Mum-to-be left outside

20:48, Dec 04 2013
The Pivacs
PRECIOUS DELIVERY: Luke and Kym Pivac’s daughter Elina had a dramatic entrance into the world.

An expectant mother who was locked out of Middlemore Hospital nearly had to give birth while leaning against a rubbish bin.

Kym Pivac and her husband Luke were left standing in the rain outside the maternity ward in the early hours of September 27.

The Papatoetoe residents arrived at the hospital at 2.17am and were staggered to find the maternity ward's doors locked.

They could see a security guard sitting inside the foyer reading a newspaper. By then the baby's head was halfway out and Kym was starting to push.

"I remember pushing and thinking ‘Please don't come out'. I can still see what was in the rubbish bin," she says.

They waited for the security guard to open the doors but Luke eventually had to bang "quite loudly" to get his attention.


"This is forever etched in my mind. It's how I remember the birth of my only daughter and it's disgusting to associate that with a rubbish bin," he says.

They made it into the foyer at 2.25am and were left while the guard went to get help and nurses arrived with a wheelchair.

Little Elina Catherine was born at 2.44am as soon as Kym got on the maternity ward bed.

The Pivacs laid an official complaint with the hospital after the birth.

They say security guards should not be left in charge of seeing patients into the hospital because they are not medically trained.

Acting director of hospital services Nettie Knetsch wrote to the couple and apologised for the incident.
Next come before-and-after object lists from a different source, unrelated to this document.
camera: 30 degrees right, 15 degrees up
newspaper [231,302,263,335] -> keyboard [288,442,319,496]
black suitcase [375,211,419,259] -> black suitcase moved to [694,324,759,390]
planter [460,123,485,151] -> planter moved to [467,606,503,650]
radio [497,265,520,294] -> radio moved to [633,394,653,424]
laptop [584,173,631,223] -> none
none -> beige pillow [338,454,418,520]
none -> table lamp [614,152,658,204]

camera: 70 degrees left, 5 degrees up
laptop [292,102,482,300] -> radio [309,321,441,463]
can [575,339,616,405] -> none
She says the security guard was spoken to "to remind him of our expectations and the impact of his actions on people's experience".

The lighting was checked and additional lights installed at the maternity ward entrance.
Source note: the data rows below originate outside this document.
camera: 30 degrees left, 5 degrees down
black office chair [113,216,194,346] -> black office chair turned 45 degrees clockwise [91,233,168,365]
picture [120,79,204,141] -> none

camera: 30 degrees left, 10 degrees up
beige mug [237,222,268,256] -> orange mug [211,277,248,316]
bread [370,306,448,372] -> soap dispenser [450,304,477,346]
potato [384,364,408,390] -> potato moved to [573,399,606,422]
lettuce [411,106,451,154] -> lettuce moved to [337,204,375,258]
Counties Manukau Health chief medical officer Gloria Johnson says pregnant women are told to go to the maternity ward entrance where a security guard is on duty overnight.

Normally women are admitted immediately and the guard will let doctors know of their arrival, Dr Johnson says.
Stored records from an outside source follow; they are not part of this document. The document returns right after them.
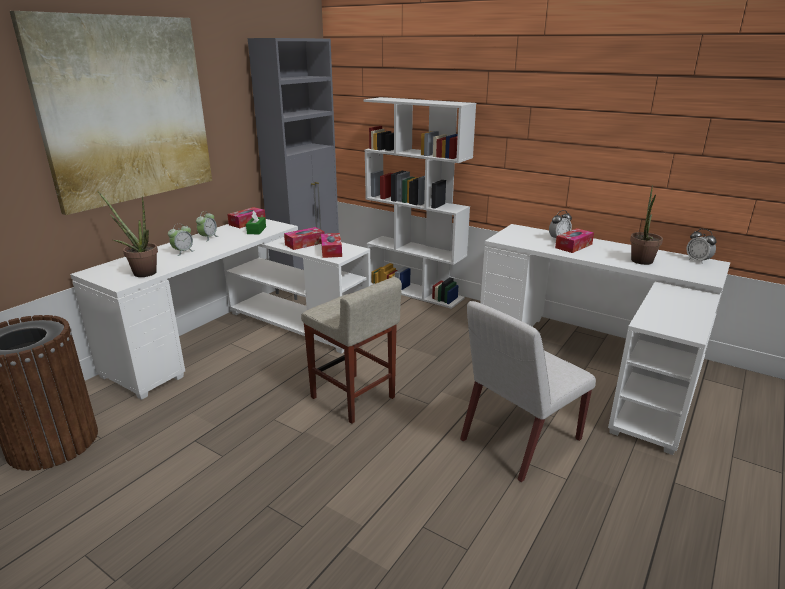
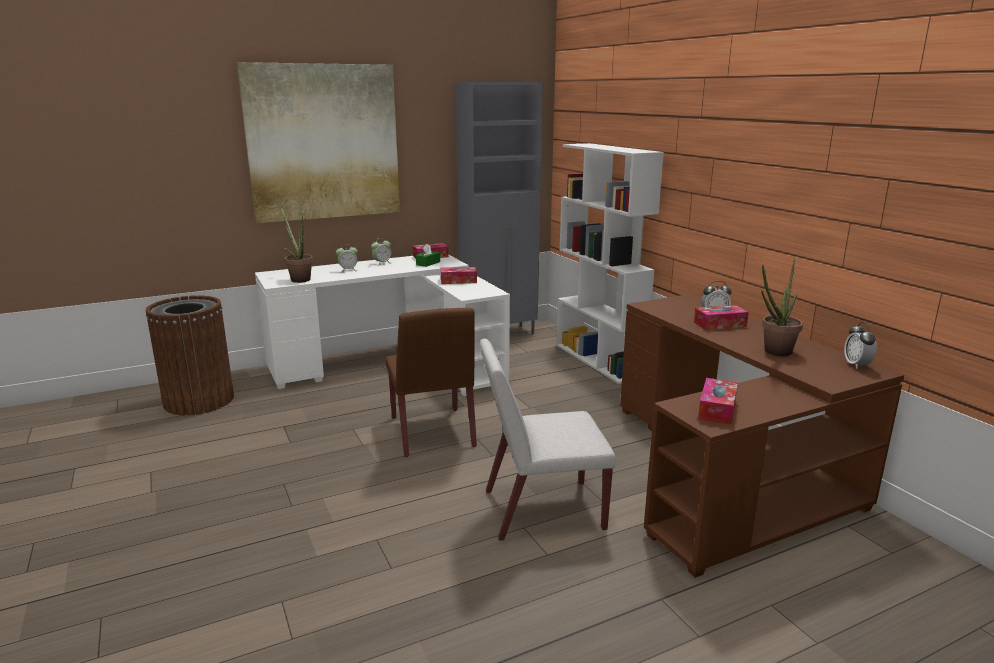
camera: 30 degrees right, 5 degrees down
beige stool [301,277,402,424] -> brown chair [386,307,477,457]
tissue box [321,233,342,258] -> tissue box moved to [698,378,738,425]
white desk [480,224,730,455] -> brown desk [620,294,904,578]

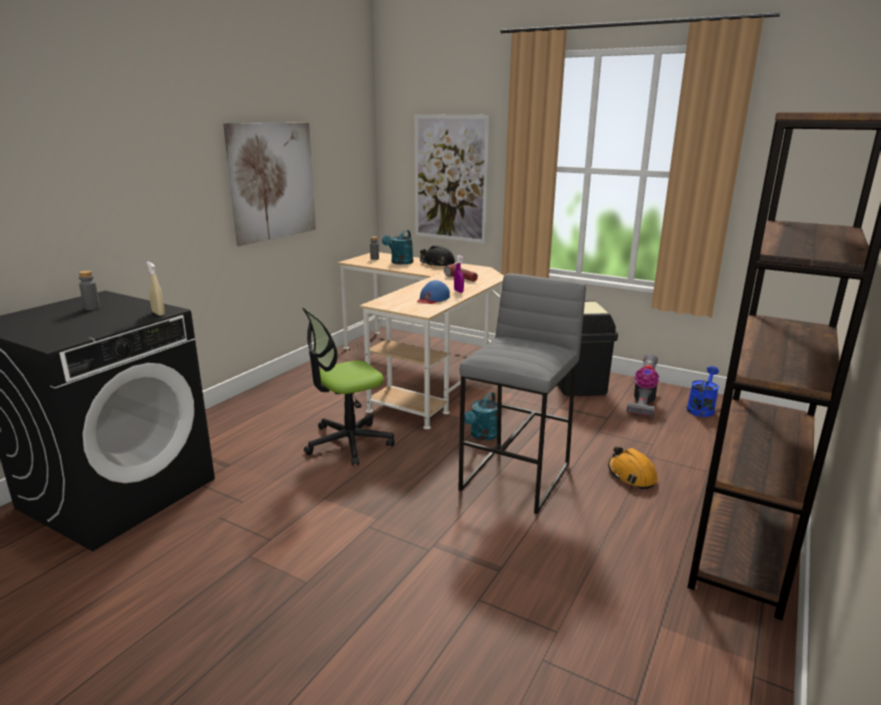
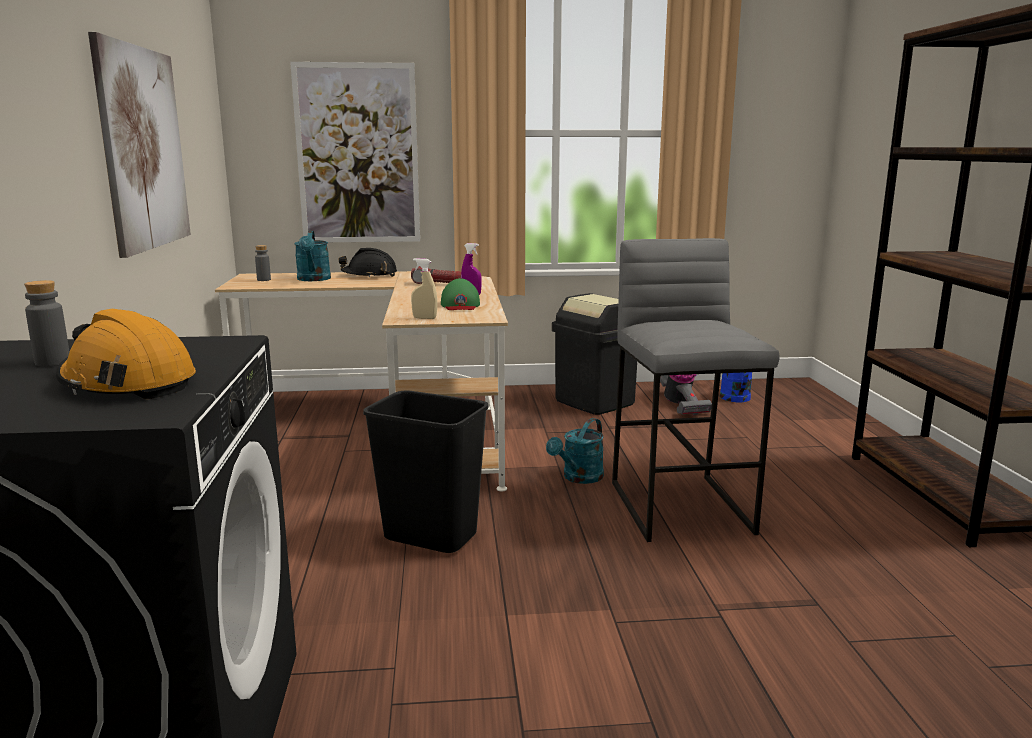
camera: 35 degrees left, 5 degrees down
beige spray bottle [146,262,165,316] -> beige spray bottle moved to [411,258,437,319]
office chair [302,307,395,466] -> black trash can [363,391,488,553]
blue cap [417,280,450,304] -> green cap [441,278,480,310]
turquoise watering can [464,392,498,440] -> turquoise watering can turned 45 degrees clockwise [546,418,604,484]
orange hard hat [608,446,658,489] -> orange hard hat moved to [56,309,196,399]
"Most hospitals in New Zealand have similar arrangements for after-hours access to the birthing suites.

"In this case the guard did not quite follow procedure in that he called the obstetric team before admitting the patient," she says.

Dr Johnson says the best place for a woman to give birth is in the birthing unit but staff won't refuse entry to the emergency department.

The couple also sent a letter to Health Minister Tony Ryall whose office responded saying a ministry official had contacted Counties Manukau District Health Board. The official has told the couple the board is carrying out a full investigation.